(GIVEN TASK 1) Rewrite the rows from the geolocation dataset as a numbered list without blank lines. Include every row, and leave the pictures out.

(PASSAGE TO READ)
------------

I heard the gas pump kick off.  Because I hadn’t removed the hide-a-key from the hood lever, the hood wouldn’t shut so I softly lowered the hood down, but couldn’t shut it all the way.  Many times before I had forgotten that the hide-a-key was still jammed in the lever and I would go to slam the hood down and it would crash hard, but not shut.  This time I gently laid it down.  I went over to the gas tank, removed the pump, screwed on the caps, walked around the van checking on the straps holding everything on top, climbed back into the van, wrote down the mileage, put on my seat belt, checked in with Chico to see if he was OK, started up the engine, and pulled out of the gas station to begin the long, long drive home.  It was time to process what had happened on this trip.  Mostly, I needed to understand how I tried to form a new home with a new woman and why it didn’t seem to work.

------------

(Stored data)
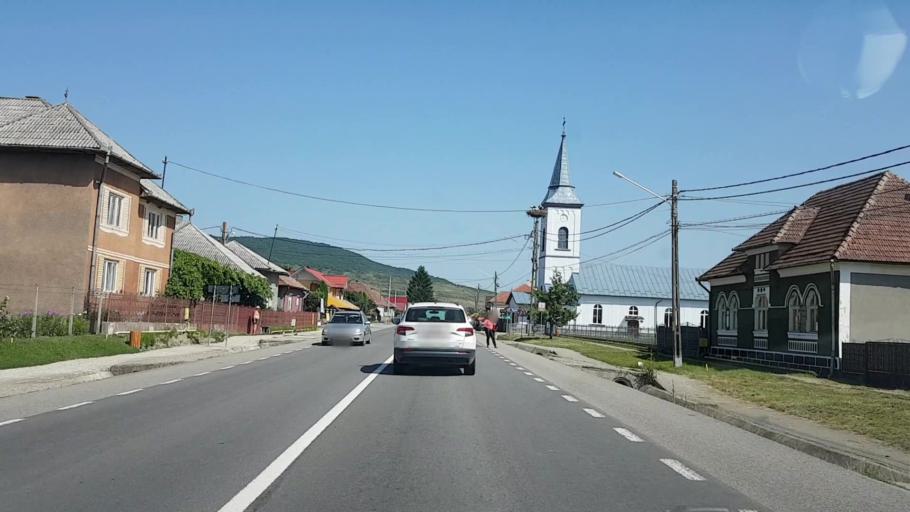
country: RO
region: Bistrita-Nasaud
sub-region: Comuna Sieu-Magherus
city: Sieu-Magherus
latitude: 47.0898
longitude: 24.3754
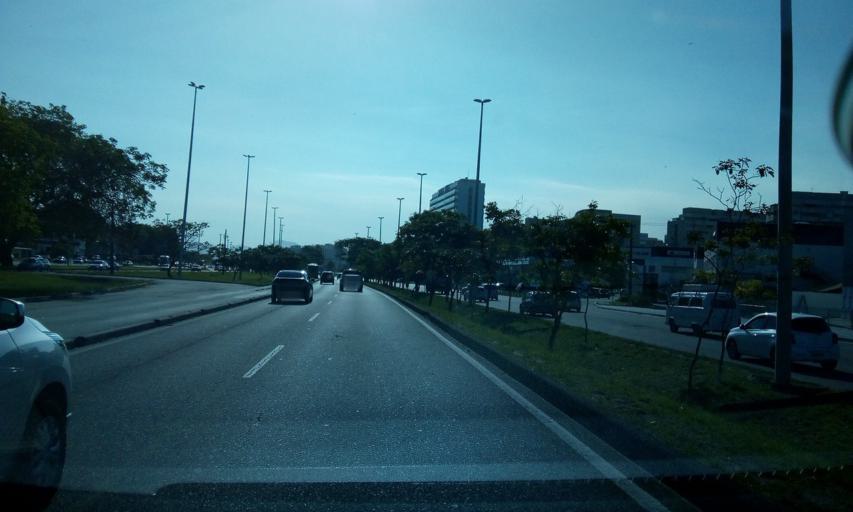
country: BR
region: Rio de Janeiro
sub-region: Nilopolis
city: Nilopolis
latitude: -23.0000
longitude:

------------

(GIVEN TASK 2)
Answer these questions about the gas-station passage:
(a) What was still in the hood lever, keeping the hood from shutting?
(b) What did the narrator write down after climbing back into the van?
(c) Whom did the narrator check in with before starting the engine?

(TASK SOLUTION 1)
1. country: RO
2. region: Bistrita-Nasaud
3. sub-region: Comuna Sieu-Magherus
4. city: Sieu-Magherus
5. latitude: 47.0898
6. longitude: 24.3754
7. country: BR
8. region: Rio de Janeiro
9. sub-region: Nilopolis
10. city: Nilopolis
11. latitude: -23.0000
12. longitude:

(TASK SOLUTION 2)
(a) The hide-a-key.
(b) The mileage.
(c) Chico.